SpaceX shared details of mini second-generation Starlink satellites on Feb. 26, calling them “V2 Minis,” saying the new technology will provide more bandwidth and increased reliability.
This announcement came after the FCC recently gave SpaceX partial approval for the second generation of the constellation, approving 7,500 satellites, with additional constraints on the system. SpaceX has two versions of the second generation of satellites, the primary V2 version, designed to deploy on the upcoming Starship rocket, and a “V2 Mini” version designed for the Falcon 9.
New technologies onboard include a more powerful phased array antenna and use E-band spectrum for backhaul. The E-band development allows Starlink to provide around four times more capacity per satellite than earlier versions, SpaceX said.
In addition, the satellites have new argon Hall thrusters for on orbit maneuvering. These new thrusters were developed by SpaceX engineers and have never been operated in space before, SpaceX said. The thrusters offer 170 mN of thrust, which SpaceX said is 2.4 times the thrust and 1.5 times the specific impulse of thrusters on first generation Starlink satellites.
“With the recent authorization of our second-generation network, or ‘Gen2,’ SpaceX will provide even faster speeds to more users. This new authorization enables SpaceX to launch additional, much-improved spacecraft with significantly more throughput per satellite than the first-generation systems. For the end consumer, this means more bandwidth and increased reliability. As a result, millions of more people will have access to high-speed internet no matter where they live,” SpaceX said a statement.
SpaceX also shared updates on the sustainability of the system, saying the satellites are designed to fully degrade when they reenter the atmosphere to eliminate the risk of falling debris, and decommissioned satellites are propulsively deorbited within weeks of the end of their mission. The operator also said V2 Mini satellites will be darker in orbit than the first generation to further reduce the impact to astronomers and their observations.

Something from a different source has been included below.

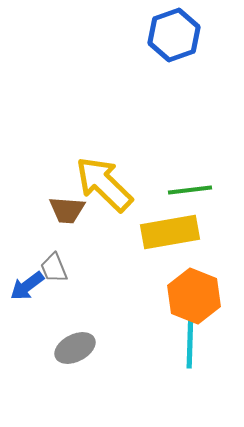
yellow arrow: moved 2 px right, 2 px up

Starlink is a constellation of satellites in Low-Earth Orbit (LEO) that provides broadband internet service in areas where terrestrial options are unavailable or lacking. The service is available in many parts of the world and recently surpassed 1 million subscribers. SpaceX said in the update that it has launched nearly 4,000 satellites for the constellation, and independent tracking reports there are more than 3,683 satellites in operation in the constellation.